◆ **Your assignment**: Rewrite the material below, replacing every "centimetres" with "centimeters" and changing nothing else. Omit the pictures from your answer.

◆ **Provided records**:
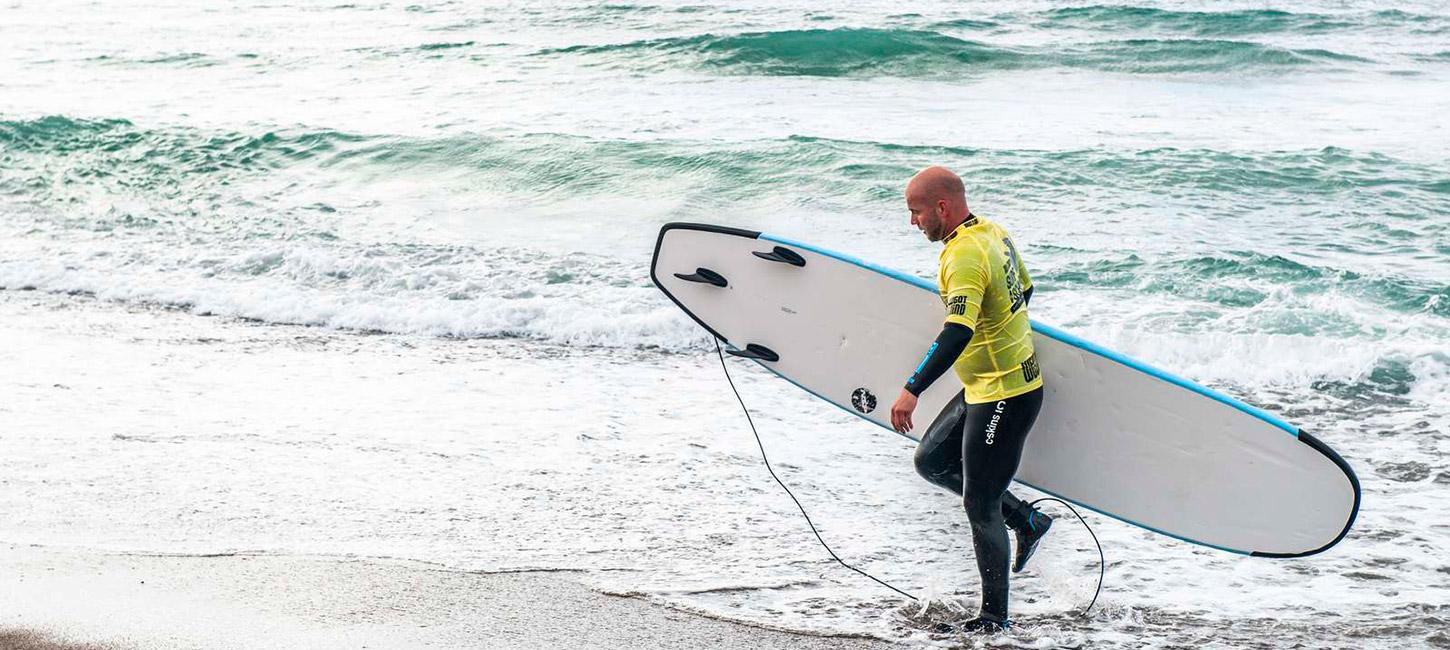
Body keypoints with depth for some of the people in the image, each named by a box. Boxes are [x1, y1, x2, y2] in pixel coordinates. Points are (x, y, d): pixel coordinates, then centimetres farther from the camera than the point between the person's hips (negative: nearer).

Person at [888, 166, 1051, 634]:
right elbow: (1024, 290, 20)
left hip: (1004, 395, -10)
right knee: (931, 461, 18)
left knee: (979, 506, -1)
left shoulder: (964, 256, -24)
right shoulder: (994, 233, 6)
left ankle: (994, 615, 12)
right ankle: (1025, 519, 25)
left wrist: (912, 390, -39)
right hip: (985, 388, 10)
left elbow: (957, 333, -35)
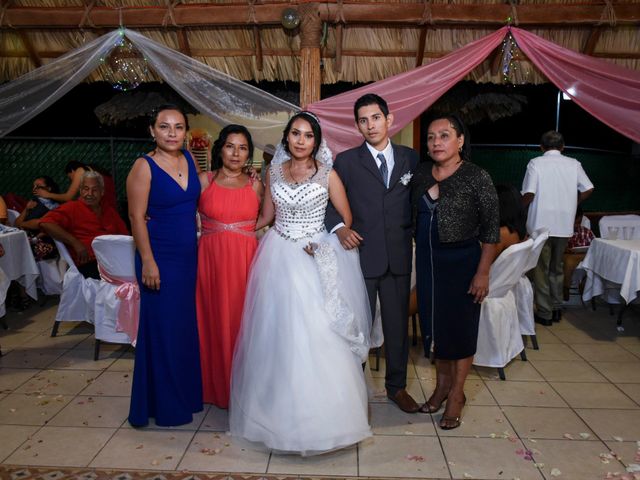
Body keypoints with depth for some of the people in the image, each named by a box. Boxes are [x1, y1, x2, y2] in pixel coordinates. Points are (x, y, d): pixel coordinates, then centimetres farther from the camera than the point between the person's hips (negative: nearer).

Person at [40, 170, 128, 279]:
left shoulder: (110, 211, 28)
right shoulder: (72, 208, 12)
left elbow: (125, 235, 29)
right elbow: (45, 223, -3)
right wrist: (75, 242, -11)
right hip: (90, 263, -5)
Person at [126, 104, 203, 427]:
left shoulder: (189, 159, 5)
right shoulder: (144, 167, -12)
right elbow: (137, 217, -14)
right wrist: (148, 261, -17)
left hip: (190, 255, 6)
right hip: (161, 257, -6)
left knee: (188, 325, 15)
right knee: (162, 329, 3)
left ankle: (187, 392, 33)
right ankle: (164, 404, 20)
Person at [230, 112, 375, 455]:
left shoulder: (327, 174, -1)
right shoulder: (274, 171, 8)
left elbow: (347, 219, 3)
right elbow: (265, 217, 15)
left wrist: (323, 243, -6)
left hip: (316, 260, -2)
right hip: (279, 259, 3)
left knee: (319, 337, -6)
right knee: (280, 336, 4)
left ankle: (322, 413, 12)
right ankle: (283, 411, 20)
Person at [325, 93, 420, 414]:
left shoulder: (410, 158, 7)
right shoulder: (345, 161, 0)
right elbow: (327, 202, 0)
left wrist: (413, 236, 0)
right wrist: (338, 227, -16)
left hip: (399, 257, 2)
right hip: (361, 254, -2)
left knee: (398, 324, 13)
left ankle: (397, 386, 32)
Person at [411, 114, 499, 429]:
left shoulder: (477, 178, -11)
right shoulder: (421, 174, 2)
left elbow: (491, 231, -10)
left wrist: (483, 273, -13)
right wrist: (419, 258, 6)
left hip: (462, 261, -4)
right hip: (428, 259, 5)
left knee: (460, 325, 7)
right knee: (435, 323, 14)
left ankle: (456, 394, 24)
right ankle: (442, 384, 33)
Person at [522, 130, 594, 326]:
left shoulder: (536, 163, -6)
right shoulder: (573, 164, 4)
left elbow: (529, 194, -13)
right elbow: (588, 190, 0)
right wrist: (570, 203, 14)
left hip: (541, 225, -4)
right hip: (564, 226, 4)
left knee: (541, 269, 5)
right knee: (557, 268, 17)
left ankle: (544, 313, 9)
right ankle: (557, 309, 24)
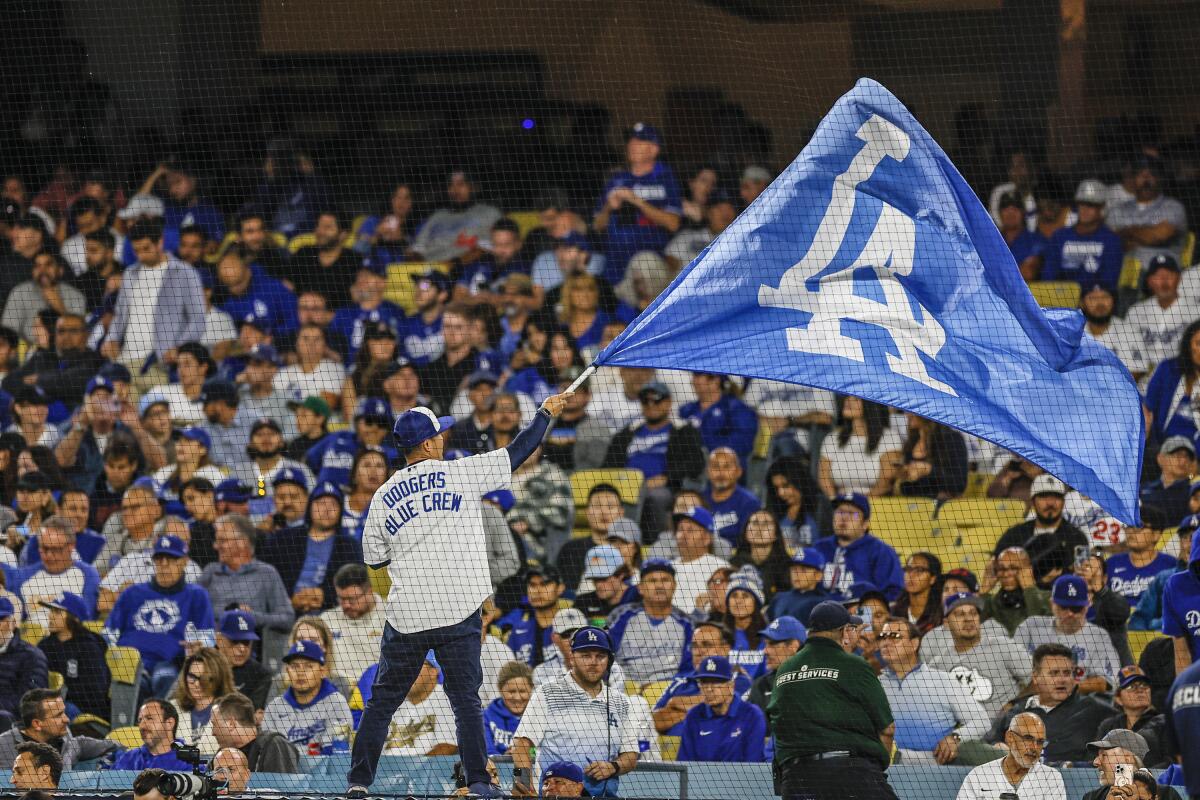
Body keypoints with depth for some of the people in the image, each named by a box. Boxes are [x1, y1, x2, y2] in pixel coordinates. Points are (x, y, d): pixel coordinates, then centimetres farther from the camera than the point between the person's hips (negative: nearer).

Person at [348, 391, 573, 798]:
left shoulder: (383, 497, 5)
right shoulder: (461, 473, -2)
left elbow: (374, 558, 12)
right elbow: (518, 451, 6)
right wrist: (546, 412, 20)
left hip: (407, 615, 2)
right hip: (459, 612, -2)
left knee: (383, 700, 8)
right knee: (466, 699, 7)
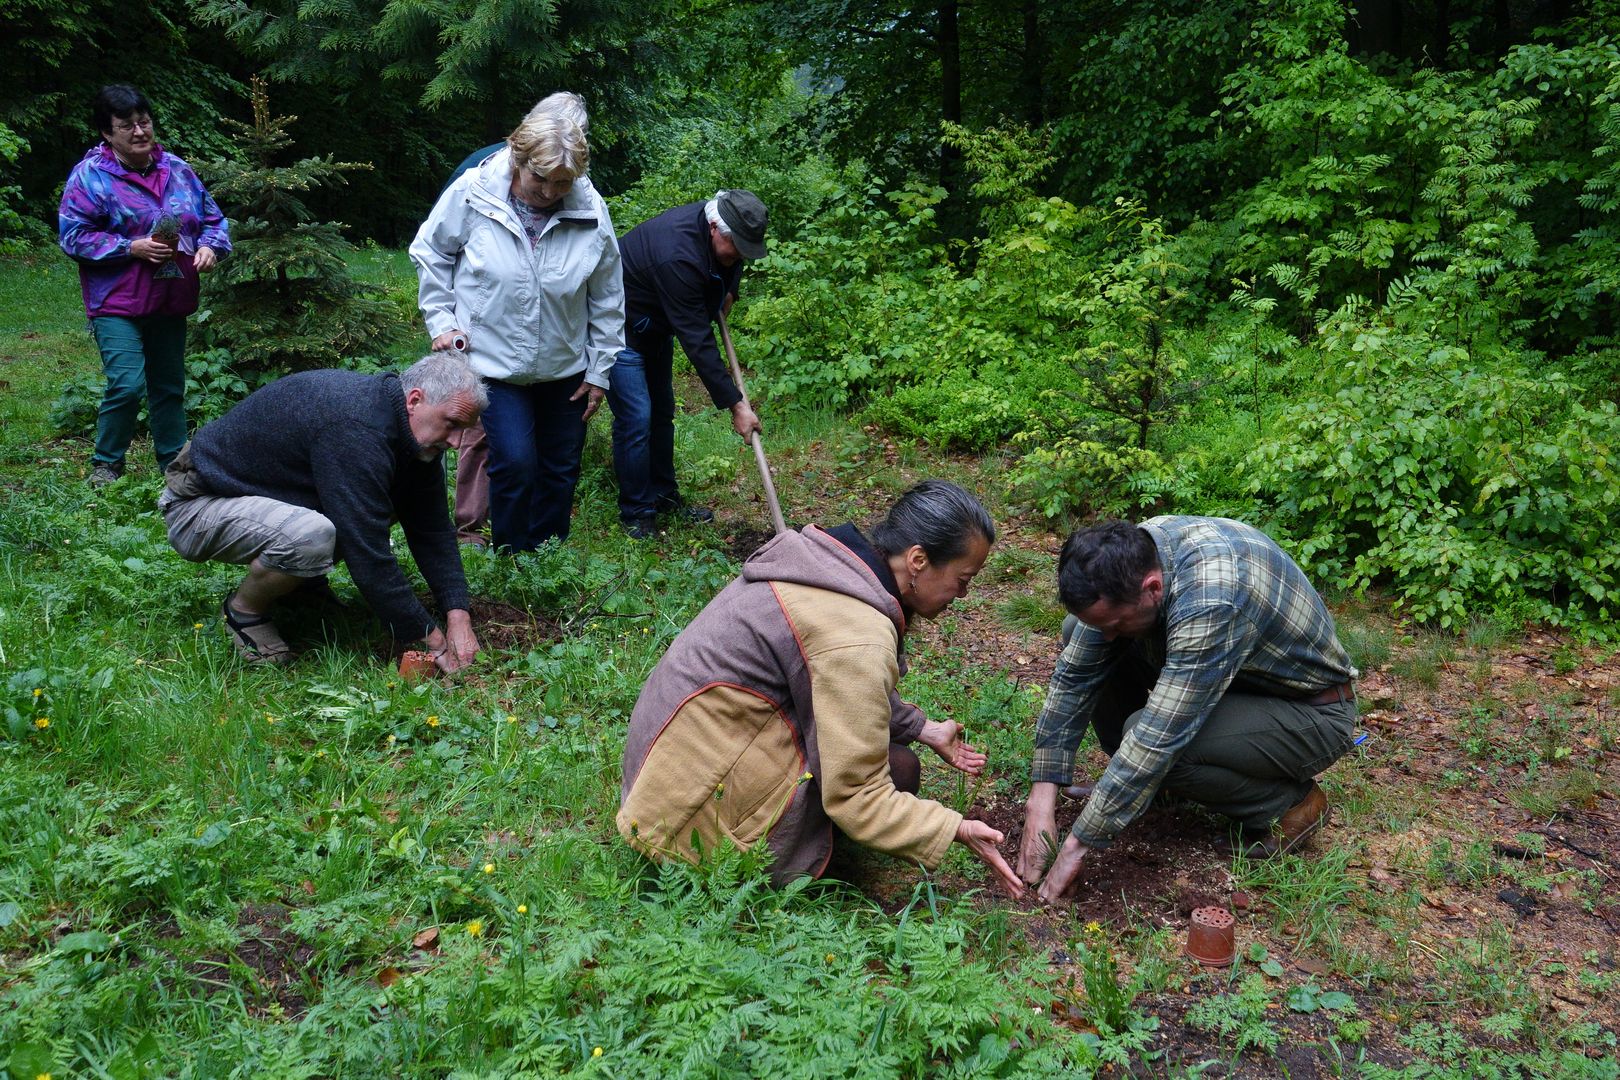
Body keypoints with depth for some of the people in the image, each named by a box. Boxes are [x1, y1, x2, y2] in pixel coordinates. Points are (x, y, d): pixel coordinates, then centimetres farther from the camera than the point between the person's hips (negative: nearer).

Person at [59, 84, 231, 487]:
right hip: (117, 304, -5)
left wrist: (210, 246, -8)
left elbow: (213, 218, 14)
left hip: (170, 302, 5)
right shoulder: (90, 175, -7)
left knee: (170, 386, 14)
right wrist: (132, 248, -20)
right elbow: (73, 235, -11)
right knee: (128, 385, -14)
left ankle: (174, 462, 27)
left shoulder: (176, 170, 8)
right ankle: (105, 464, 5)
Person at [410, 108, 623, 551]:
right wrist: (442, 322, -3)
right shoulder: (470, 195, -15)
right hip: (495, 363, -2)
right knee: (515, 463, -12)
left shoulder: (590, 210, -10)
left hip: (565, 367, 3)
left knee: (562, 469, 11)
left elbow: (607, 299, 0)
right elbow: (429, 253, 3)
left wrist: (600, 371, 3)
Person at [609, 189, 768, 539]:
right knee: (636, 417, -12)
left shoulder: (722, 228, -13)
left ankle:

◆ **Your response**:
Body keypoints with depth for some of the people in the image, each named by a box. Boxes are [x1, y1, x2, y2] in pixel coordinates. Points are (x, y, d): pixel coordinates, then centimeters farther from the camera than the point between the person's hips (negative: nearer).

Person at [888, 166, 1051, 634]:
right elbow: (1024, 290, 20)
left hip: (1004, 395, -10)
right knee: (931, 461, 18)
left knee: (979, 506, -1)
left shoulder: (964, 256, -24)
right shoulder: (994, 233, 6)
left ankle: (994, 615, 12)
right ankle: (1025, 519, 25)
left wrist: (912, 390, -39)
right hip: (985, 388, 10)
left elbow: (957, 333, -35)
Body keypoints with depth for some of the people in the image, each named by a box. Boxes are [x1, y1, x2, y2] in pixel coordinates. Points are (x, y, d): pixel coordinates, then centimeters farther from the camera than the point between the person's hips (negative: nearer).

Person at [40, 170, 128, 279]:
left shoulder: (110, 211, 28)
right shoulder: (72, 208, 12)
left elbow: (125, 235, 29)
right elbow: (45, 223, -3)
right wrist: (75, 242, -11)
right hip: (90, 263, -5)
Person at [126, 104, 203, 427]:
left shoulder: (189, 159, 5)
right shoulder: (144, 167, -12)
right elbow: (137, 217, -14)
right wrist: (148, 261, -17)
left hip: (190, 255, 6)
right hip: (161, 257, -6)
left knee: (188, 325, 15)
right knee: (162, 329, 3)
left ankle: (187, 392, 33)
right ankle: (164, 404, 20)
Person at [230, 112, 375, 455]:
left shoulder: (327, 174, -1)
right shoulder: (274, 171, 8)
left elbow: (347, 219, 3)
right elbow: (265, 217, 15)
left wrist: (323, 243, -6)
left hip: (316, 260, -2)
right hip: (279, 259, 3)
left knee: (319, 337, -6)
right knee: (280, 336, 4)
left ankle: (322, 413, 12)
right ankle: (283, 411, 20)
Person at [325, 93, 420, 414]:
left shoulder: (410, 158, 7)
right shoulder: (345, 161, 0)
right elbow: (327, 202, 0)
left wrist: (413, 236, 0)
right wrist: (338, 227, -16)
left hip: (399, 257, 2)
right hip: (361, 254, -2)
left knee: (398, 324, 13)
left ankle: (397, 386, 32)
Person at [411, 114, 499, 429]:
left shoulder: (477, 178, -11)
right shoulder: (421, 174, 2)
left elbow: (491, 231, -10)
left wrist: (483, 273, -13)
right wrist: (419, 258, 6)
left hip: (462, 261, -4)
right hip: (428, 259, 5)
left knee: (460, 325, 7)
right knee: (435, 323, 14)
left ankle: (456, 394, 24)
right ankle: (442, 384, 33)
Person at [522, 130, 594, 326]:
left shoulder: (536, 163, -6)
right shoulder: (573, 164, 4)
left elbow: (529, 194, -13)
right elbow: (588, 190, 0)
right wrist: (570, 203, 14)
left hip: (541, 225, -4)
right hip: (564, 226, 4)
left knee: (541, 269, 5)
right knee: (557, 268, 17)
left ankle: (544, 313, 9)
right ankle: (557, 309, 24)
Body keypoints with depth for some of the people in the image, each named by a box. Boxes are [x1, y1, x2, y2] in pixel coordinates. Points are (x, y, d): pixel coordinates, then centimeters farther from the camera than the point between the person's hips (negative: nearer).

Person at [348, 391, 573, 798]:
left shoulder: (383, 497, 5)
right shoulder: (461, 473, -2)
left elbow: (374, 558, 12)
right elbow: (518, 451, 6)
right wrist: (546, 412, 20)
left hip: (407, 615, 2)
right hip: (459, 612, -2)
left knee: (383, 700, 8)
right knee: (466, 699, 7)
Body keypoints with depth for some of the people in the image, each named by a box. Boxes are [x1, y1, x2, y2] in pixel coordinates. Points are (x, y, d): pixel coordinates, then centimeters farther from the camera than the point between the person's hips (negative: nearer).

Person at [59, 84, 231, 487]:
right hip: (117, 304, -5)
left wrist: (210, 246, -8)
left elbow: (213, 218, 14)
left hip: (170, 302, 5)
right shoulder: (90, 175, -7)
left knee: (170, 386, 14)
right wrist: (132, 248, -20)
right elbow: (73, 235, -11)
right knee: (128, 385, -14)
left ankle: (174, 462, 27)
left shoulder: (176, 170, 8)
right ankle: (105, 464, 5)
Person at [410, 108, 623, 551]:
right wrist: (442, 322, -3)
right shoulder: (470, 195, -15)
right hip: (495, 363, -2)
right knee: (515, 463, -12)
left shoulder: (590, 210, -10)
left hip: (565, 367, 3)
left knee: (562, 469, 11)
left elbow: (607, 299, 0)
right elbow: (429, 253, 3)
left wrist: (600, 371, 3)
Person at [609, 189, 768, 539]:
right knee: (636, 417, -12)
left shoulder: (722, 228, -13)
left ankle:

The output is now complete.